Although gender stereotyping is difficult to quantify, it should come as no surprise that it plays a heavy role in what professions are pursued by men and what jobs are pursued by women. The reason for this difference is manifold. For example, a technology company comprised of 74 percent men might be less inclined to hire a female employee. The woman who is rejected from a role at the company is discouraged, and hesitates to apply for another position in the same field, creating a cycle which becomes increasingly difficult to break. While this example is only a small piece of a larger story, it nevertheless demonstrates how easy it is for a feedback loop, detrimental to a specific gender, might occur. How can a company work to fight such inequality?
At Beyond, we believe that by encouraging women to work in technology, we can help to close the distance between the 26 percent and 74 percent. In November, Beyond partnered with Girl Develop It, a nonprofit organization “that provides affordable programs for adult women interested in learning web and software development in a judgment-free environment.” Girl Develop It’s vision is “to create a network of empowered women who feel confident in their abilities to code and build beautiful web and mobile applications. By teaching women around the world from diverse backgrounds to learn software development, we can help women improve their careers and confidence in their everyday lives.“
As a partner with Girl Develop It, Beyond gathered together a group of five panelists in non-development roles to discuss topics like: how the women came to work in tech, what are their day to day activities, and what they enjoy about agency life. People and Culture Coordinator Kimberly Vivas, Copywriter Julia Weiss, UX Architect Elizabeth Gorn, Experience Strategist Eva Bandurowski, and Client Strategist Zoe Liu, answered questions from panel moderator, Director of Brand and Product Strategy Sara Green, about the challenges they have overcome in their career paths and solutions to these challenges. The panelists then broke into groups, allowing the attendees to rotate around the room so that they might learn more about their individual subject matter areas. Overall, approximately 50 Girl Develop It members attended the “Day in the Life Panel: Non-Engineering Roles in Tech” event with Beyond.
While many of Girl Develop It’s classes focus on how to build development skills, the “Day in the Life Panel: Non-Engineering Roles in Tech” focused on roles outside of engineering which women might opt to apply for within the field of tech. Beyond also focused on broader issues like how to transition from one industry to another and how to network within tech.

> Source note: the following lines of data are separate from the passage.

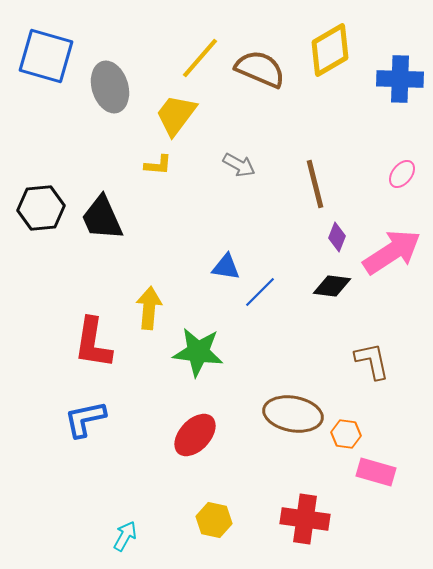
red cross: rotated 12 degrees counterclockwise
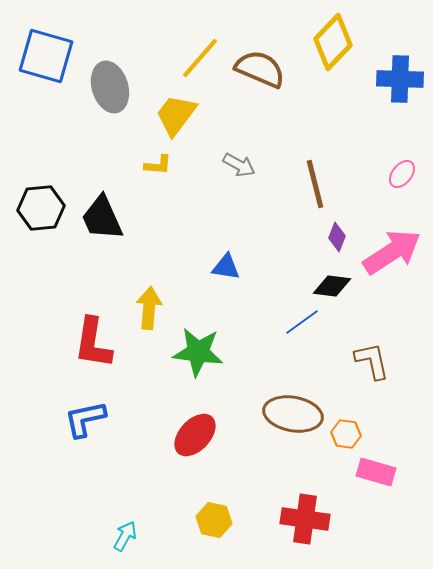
yellow diamond: moved 3 px right, 8 px up; rotated 16 degrees counterclockwise
blue line: moved 42 px right, 30 px down; rotated 9 degrees clockwise
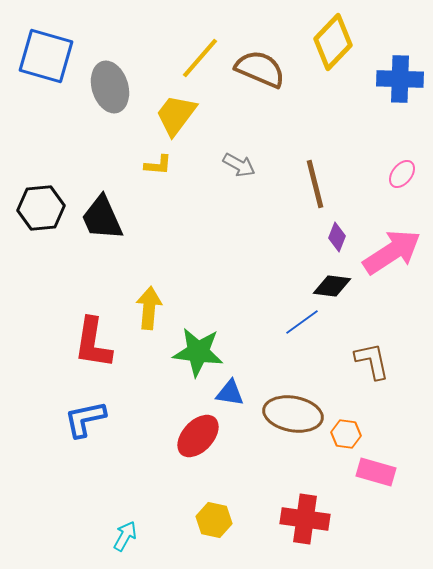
blue triangle: moved 4 px right, 126 px down
red ellipse: moved 3 px right, 1 px down
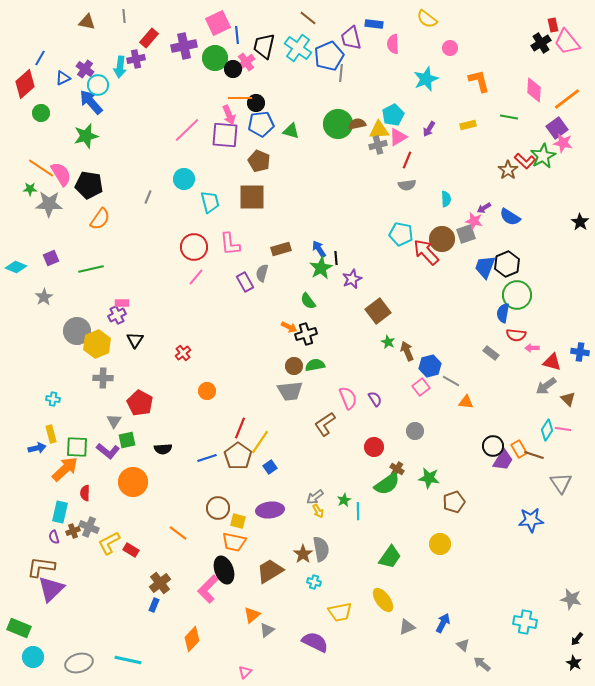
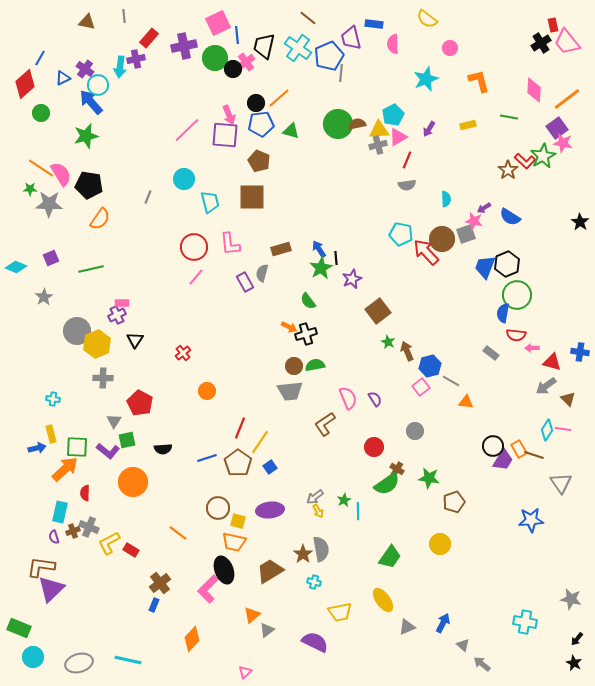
orange line at (240, 98): moved 39 px right; rotated 40 degrees counterclockwise
brown pentagon at (238, 456): moved 7 px down
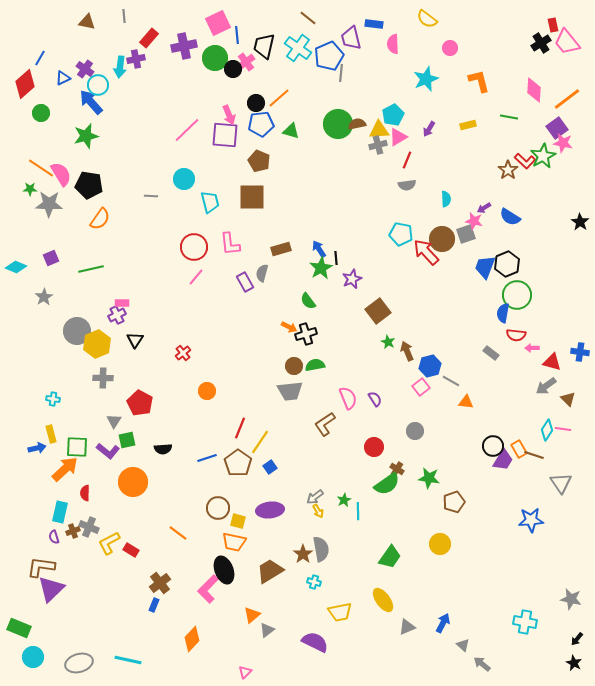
gray line at (148, 197): moved 3 px right, 1 px up; rotated 72 degrees clockwise
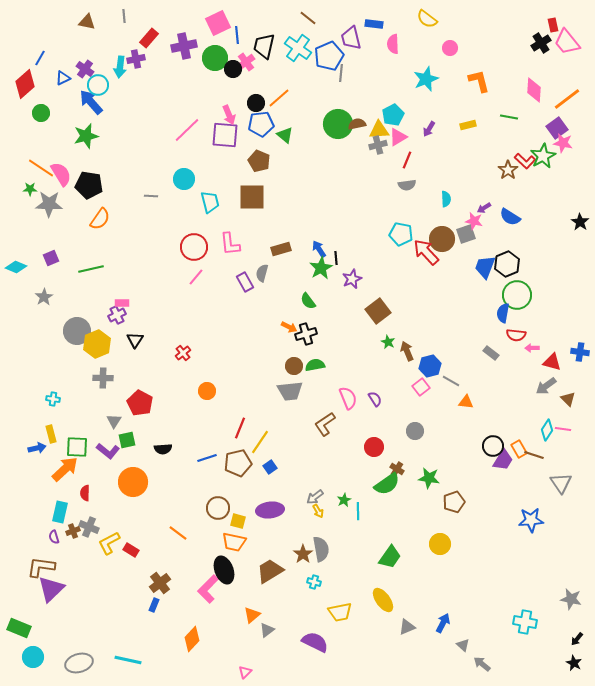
green triangle at (291, 131): moved 6 px left, 4 px down; rotated 24 degrees clockwise
brown pentagon at (238, 463): rotated 24 degrees clockwise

As Arabella Hibbert-Corkill, Client Strategist, stated:
“A number of attendees are keen to transition to roles within the tech industry but aren’t sure how to go about doing so. From finance to advertising, attendees from a multitude of industries bring transferable skills which would be an asset in any client-facing role. They are keen to not just get a better understanding of the type of non-technical roles available to them, but what their next steps should be in their pursuit.”
Kimberly Vivas also spoke about the ability to transition into a different role:
“One of the topics that struck me the most was around enjoying both where you work and what you do. There were many intelligent and highly qualified women who felt stuck in their roles or were enduring terrible work situations because they were too afraid to speak up. There’s this constant fear that your opinion will be shot down, you’ll be reprimanded, or worse — fired. As a young woman of color, it’s taken me a long time to realize that my ideas have equal value to my male colleagues and bring a very different and fresh perspective to the table. I hope everyone left there knowing that there is absolutely nothing wrong with demanding the respect you deserve.”
Giving encouragement to women who are unsure of their skillset, and providing resources and support, was important to all organizers of the event.
Even though the gender gap in technology is large, it is not insurmountable. At an any point, we can support one another and work together to help give confidence where confidence is needed. Ultimately, when every member of society feels empowered to contribute their knowledge and skills, we all benefit. Equality and fairness leads to increased innovation, growth, and productivity, and even the smallest encouragement can have a big impact. This mission is important to Beyond, and will be one we continue to promote.